By Ethirajan Anbarasan
BBC Tamil service
The UN's child agency, Unicef, has accused Sri Lanka's Tamil Tiger rebels of stepping up child recruitment in the island's volatile east.
The Tigers routinely deny recruiting underage fighters
Unicef officials in the capital, Colombo, say there has been a marked increase in enlisting child soldiers in the last two months.
They have urged the Tamil Tigers to release all the children under their custody without delay.
The Tamil Tigers have vehemently denied recruiting children in the past.
"In June this year, there were 18 cases of child recruitment reported from the eastern Batticaloa region and in July so far we have received complaints of 28 cases in the same area," Jeffrey Keele, Unicef spokesperson, told the BBC.
Unicef bases its data on complaints from parents and reports from community leaders and teachers who have worked closely with missing children.
The UN agency has often accused the rebels of recruiting child soldiers over the last 10 years. In February the Tigers said there was no truth in a Unicef report that they recruited 4,700 child soldiers since 2001.
While Unicef officials say that child recruitment has continued throughout the year, the sudden increase is causing concern.

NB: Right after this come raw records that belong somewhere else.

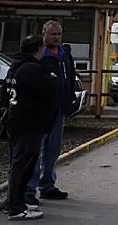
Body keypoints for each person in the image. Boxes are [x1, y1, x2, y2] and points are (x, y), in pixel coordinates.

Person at [4, 35, 59, 220]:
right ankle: (15, 207)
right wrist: (51, 78)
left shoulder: (15, 67)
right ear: (37, 49)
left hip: (15, 121)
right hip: (28, 124)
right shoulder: (31, 69)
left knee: (19, 164)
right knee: (22, 165)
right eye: (42, 48)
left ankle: (16, 202)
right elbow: (50, 89)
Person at [25, 20, 76, 206]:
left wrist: (70, 98)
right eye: (53, 34)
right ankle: (29, 188)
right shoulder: (38, 56)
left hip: (59, 109)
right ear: (44, 34)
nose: (56, 38)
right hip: (40, 110)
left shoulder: (65, 55)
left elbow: (70, 77)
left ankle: (47, 185)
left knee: (52, 150)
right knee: (34, 150)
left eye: (59, 34)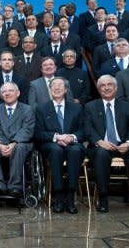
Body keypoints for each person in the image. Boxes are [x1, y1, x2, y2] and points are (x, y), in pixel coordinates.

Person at [84, 75, 129, 214]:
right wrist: (100, 142)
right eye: (103, 85)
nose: (106, 88)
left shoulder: (128, 106)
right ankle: (103, 199)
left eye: (110, 85)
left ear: (116, 88)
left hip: (124, 144)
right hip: (101, 145)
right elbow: (87, 129)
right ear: (98, 88)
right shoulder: (90, 106)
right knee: (101, 155)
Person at [35, 77, 85, 214]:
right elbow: (38, 133)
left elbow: (83, 130)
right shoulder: (41, 109)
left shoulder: (77, 107)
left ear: (66, 90)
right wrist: (56, 137)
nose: (57, 88)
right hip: (51, 144)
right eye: (53, 86)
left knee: (75, 151)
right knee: (56, 151)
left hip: (72, 143)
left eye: (60, 86)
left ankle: (70, 196)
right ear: (50, 90)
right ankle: (57, 196)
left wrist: (71, 137)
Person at [0, 82, 35, 198]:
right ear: (1, 95)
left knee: (19, 147)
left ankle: (15, 186)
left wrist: (14, 143)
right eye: (4, 91)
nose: (7, 93)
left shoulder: (27, 109)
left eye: (10, 91)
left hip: (21, 144)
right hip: (1, 143)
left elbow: (27, 130)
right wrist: (0, 144)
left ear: (18, 93)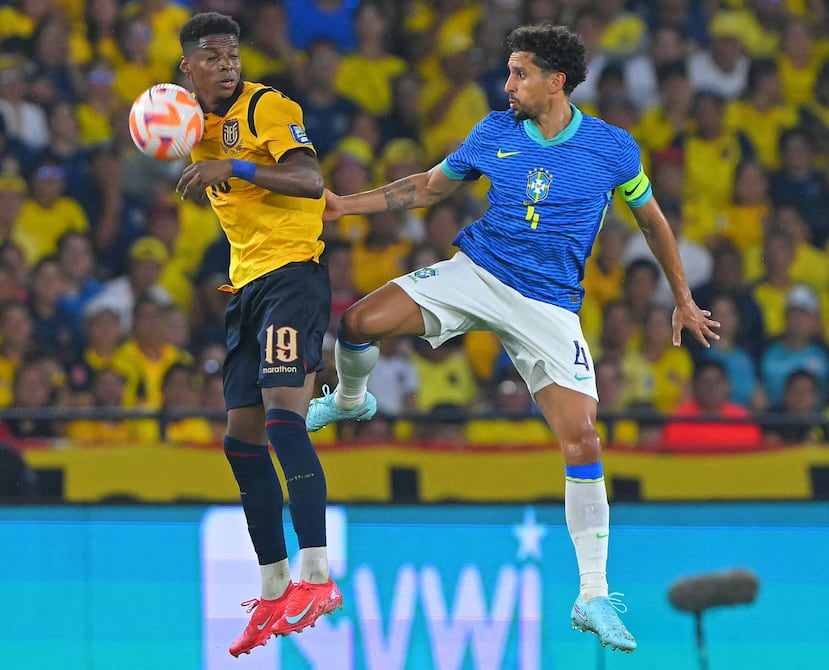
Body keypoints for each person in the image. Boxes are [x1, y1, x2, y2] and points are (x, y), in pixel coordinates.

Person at [306, 24, 721, 653]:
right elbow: (428, 187)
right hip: (477, 273)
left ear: (556, 81)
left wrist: (684, 299)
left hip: (548, 307)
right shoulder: (494, 131)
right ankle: (348, 400)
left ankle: (592, 594)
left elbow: (653, 223)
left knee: (583, 439)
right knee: (358, 323)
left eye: (519, 73)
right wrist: (343, 206)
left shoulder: (612, 148)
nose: (507, 85)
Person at [173, 11, 341, 657]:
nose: (226, 65)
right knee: (240, 442)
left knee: (281, 421)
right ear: (188, 66)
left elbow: (310, 180)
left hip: (292, 276)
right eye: (211, 56)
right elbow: (164, 128)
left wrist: (235, 168)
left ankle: (317, 577)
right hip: (245, 290)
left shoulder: (267, 107)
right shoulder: (190, 122)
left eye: (232, 55)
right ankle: (273, 589)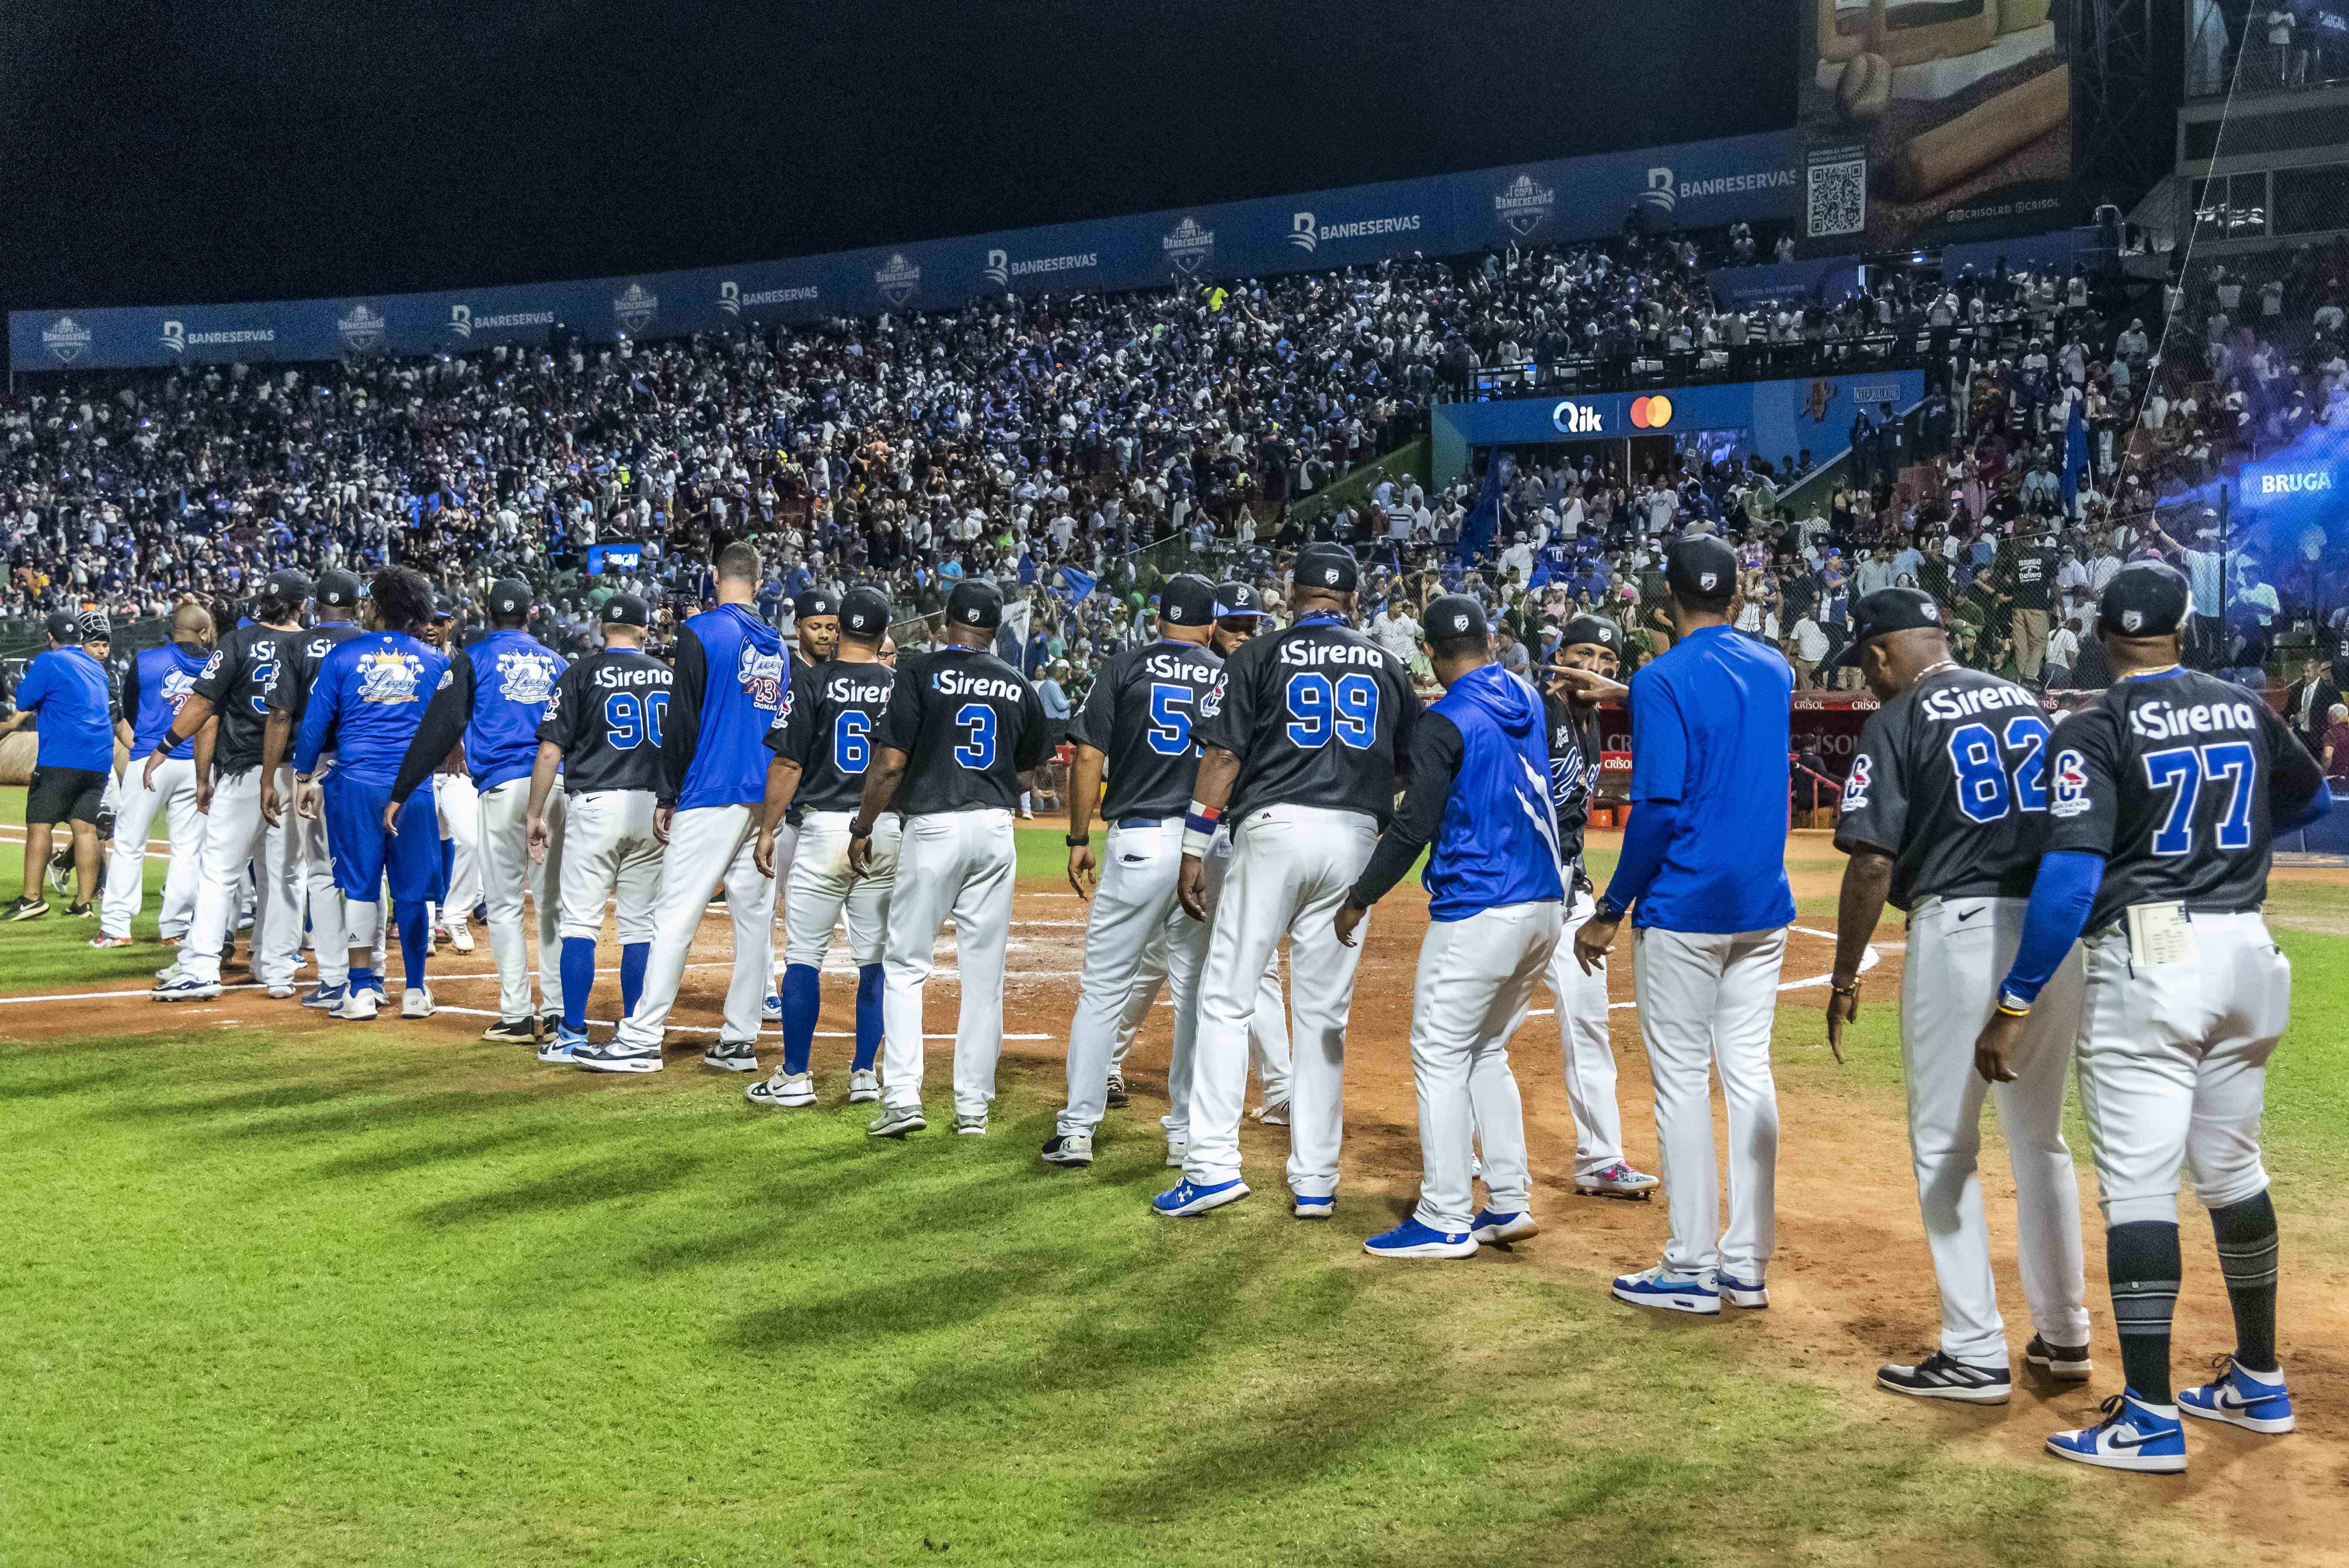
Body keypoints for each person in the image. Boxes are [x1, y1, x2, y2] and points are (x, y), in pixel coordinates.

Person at [1978, 562, 2328, 1473]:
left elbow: (2069, 879)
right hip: (2248, 952)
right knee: (2232, 1168)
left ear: (2100, 635)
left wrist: (2014, 1000)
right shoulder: (2241, 702)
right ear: (2188, 629)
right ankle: (2257, 1380)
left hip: (2154, 955)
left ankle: (2148, 1416)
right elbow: (2312, 798)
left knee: (2138, 1188)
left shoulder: (2094, 724)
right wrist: (2224, 852)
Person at [1826, 587, 2094, 1403]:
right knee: (2039, 1140)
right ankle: (2064, 1334)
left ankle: (1972, 1349)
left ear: (1879, 653)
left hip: (1963, 925)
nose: (1868, 680)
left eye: (1866, 665)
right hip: (2050, 930)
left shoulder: (1899, 716)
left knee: (1945, 1143)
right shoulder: (2029, 703)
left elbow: (1871, 860)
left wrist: (1843, 974)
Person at [1157, 543, 1421, 1217]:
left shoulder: (1257, 654)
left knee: (1226, 996)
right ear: (1353, 602)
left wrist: (1193, 848)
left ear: (1290, 593)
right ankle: (1315, 1181)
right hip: (1357, 835)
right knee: (1323, 1016)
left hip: (1272, 828)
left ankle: (1212, 1166)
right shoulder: (1389, 667)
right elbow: (1405, 767)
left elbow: (1220, 755)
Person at [1573, 535, 1794, 1315]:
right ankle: (1745, 1264)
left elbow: (1657, 809)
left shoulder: (1658, 678)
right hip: (1761, 908)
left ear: (1665, 602)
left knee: (1679, 1085)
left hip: (1685, 907)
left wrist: (1608, 910)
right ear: (1736, 598)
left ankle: (1689, 1266)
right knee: (1747, 1074)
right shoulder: (1775, 668)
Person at [1338, 595, 1564, 1258]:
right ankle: (1507, 1200)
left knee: (1439, 1054)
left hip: (1480, 907)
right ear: (1490, 642)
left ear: (1431, 654)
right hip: (1543, 905)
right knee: (1485, 1052)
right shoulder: (1525, 698)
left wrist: (1360, 896)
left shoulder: (1445, 719)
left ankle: (1441, 1215)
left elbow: (1414, 824)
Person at [578, 542, 789, 1073]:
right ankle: (740, 1040)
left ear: (716, 576)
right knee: (754, 924)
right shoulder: (779, 646)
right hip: (764, 797)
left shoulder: (703, 631)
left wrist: (668, 793)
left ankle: (641, 1037)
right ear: (759, 584)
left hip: (712, 790)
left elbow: (683, 722)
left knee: (672, 916)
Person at [850, 578, 1051, 1137]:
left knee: (907, 964)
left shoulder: (917, 671)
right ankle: (972, 1108)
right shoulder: (1017, 682)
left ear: (947, 624)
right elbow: (1028, 770)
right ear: (993, 630)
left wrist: (864, 824)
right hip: (994, 826)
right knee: (983, 977)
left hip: (934, 824)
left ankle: (902, 1097)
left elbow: (890, 763)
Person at [1042, 574, 1224, 1167]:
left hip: (1138, 840)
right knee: (1196, 992)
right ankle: (1184, 1136)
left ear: (1158, 621)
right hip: (1205, 844)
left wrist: (1076, 836)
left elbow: (1089, 755)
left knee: (1102, 992)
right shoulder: (1226, 673)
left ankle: (1076, 1131)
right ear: (1212, 624)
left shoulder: (1124, 666)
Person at [391, 579, 568, 1043]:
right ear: (531, 615)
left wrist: (404, 786)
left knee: (507, 904)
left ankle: (516, 1014)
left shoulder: (475, 657)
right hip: (557, 788)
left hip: (504, 787)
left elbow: (442, 723)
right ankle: (555, 1014)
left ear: (487, 616)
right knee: (552, 904)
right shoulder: (558, 661)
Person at [746, 586, 897, 1107]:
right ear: (883, 632)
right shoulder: (902, 685)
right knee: (875, 960)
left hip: (823, 828)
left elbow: (788, 763)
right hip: (881, 830)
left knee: (805, 957)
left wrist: (767, 829)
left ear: (841, 631)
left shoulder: (812, 681)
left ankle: (795, 1076)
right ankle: (864, 1074)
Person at [290, 567, 451, 1022]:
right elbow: (450, 726)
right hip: (414, 788)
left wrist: (304, 777)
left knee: (360, 887)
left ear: (377, 608)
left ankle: (361, 991)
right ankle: (417, 990)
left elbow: (316, 726)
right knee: (414, 892)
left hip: (357, 783)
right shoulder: (436, 660)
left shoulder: (343, 657)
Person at [1537, 616, 1658, 1199]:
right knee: (1482, 1029)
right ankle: (1464, 1139)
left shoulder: (1588, 724)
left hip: (1570, 889)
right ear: (1557, 656)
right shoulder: (1533, 710)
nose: (1596, 668)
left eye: (1608, 660)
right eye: (1583, 654)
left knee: (1588, 1021)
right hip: (1514, 887)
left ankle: (1600, 1160)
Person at [149, 572, 310, 1002]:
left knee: (220, 871)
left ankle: (200, 966)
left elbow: (204, 704)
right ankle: (276, 966)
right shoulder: (312, 645)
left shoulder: (238, 642)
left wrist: (167, 747)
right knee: (288, 875)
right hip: (296, 772)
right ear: (302, 605)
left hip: (244, 770)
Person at [525, 593, 671, 1062]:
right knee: (640, 927)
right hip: (655, 806)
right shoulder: (668, 677)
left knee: (581, 923)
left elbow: (550, 751)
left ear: (601, 627)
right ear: (645, 630)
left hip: (596, 804)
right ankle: (635, 1032)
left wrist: (535, 813)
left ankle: (571, 1033)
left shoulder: (581, 673)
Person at [260, 569, 368, 1010]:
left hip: (312, 765)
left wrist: (270, 778)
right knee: (367, 871)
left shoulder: (294, 645)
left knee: (321, 873)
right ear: (358, 605)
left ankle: (335, 977)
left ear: (313, 604)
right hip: (366, 763)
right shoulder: (372, 644)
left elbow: (281, 715)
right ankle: (371, 973)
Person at [93, 604, 215, 948]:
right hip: (196, 764)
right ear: (204, 632)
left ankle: (116, 927)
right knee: (189, 850)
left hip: (149, 758)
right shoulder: (214, 665)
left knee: (130, 844)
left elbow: (130, 711)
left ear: (172, 630)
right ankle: (175, 929)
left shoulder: (146, 661)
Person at [1, 610, 115, 921]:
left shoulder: (49, 661)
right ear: (80, 637)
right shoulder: (96, 667)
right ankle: (84, 903)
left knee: (40, 825)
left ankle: (32, 898)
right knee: (86, 830)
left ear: (51, 637)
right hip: (99, 760)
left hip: (64, 756)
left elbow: (24, 700)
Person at [761, 589, 841, 1022]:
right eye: (816, 627)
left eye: (832, 627)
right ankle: (763, 989)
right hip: (788, 815)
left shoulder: (840, 674)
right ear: (799, 630)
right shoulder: (783, 672)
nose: (826, 634)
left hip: (821, 813)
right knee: (765, 907)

However, they admit that not all children are forcibly recruited and that some join the rebel movement voluntarily.
Tamil Tigers were not immediately available for comment on the latest accusations but have strongly denied recruiting children in the past.
The rebels talk of a policy of not recruiting children and had promised to return volunteers to their parents if they were found to be underage.
The issue of child recruitment has been a major point of difference between Unicef and the Tamil Tigers since a February 2002 ceasefire agreement between the rebels and the government.
But Unicef officials point out that their engagement with the Tamil Tigers has yielded positive results and more than 1,200 child soldiers have been formally released by the rebels in the last three years.
A few weeks ago Tamil rebels reportedly released nine children from their custody.
Truce under threat
But the UN estimates that the Tigers still have more than 1,000 children in their ranks, and officials say they will continue to press for their release.
Unicef's allegations come at a time of heightened tensions between the Tamil Tigers and the Sri Lankan government over charges of ceasefire violations.
More than 400 people are reported to have died since the truce was agreed.
"Stopping child recruitment altogether would be a difficult task in the absence of an active peace process," says Jeffrey Keele.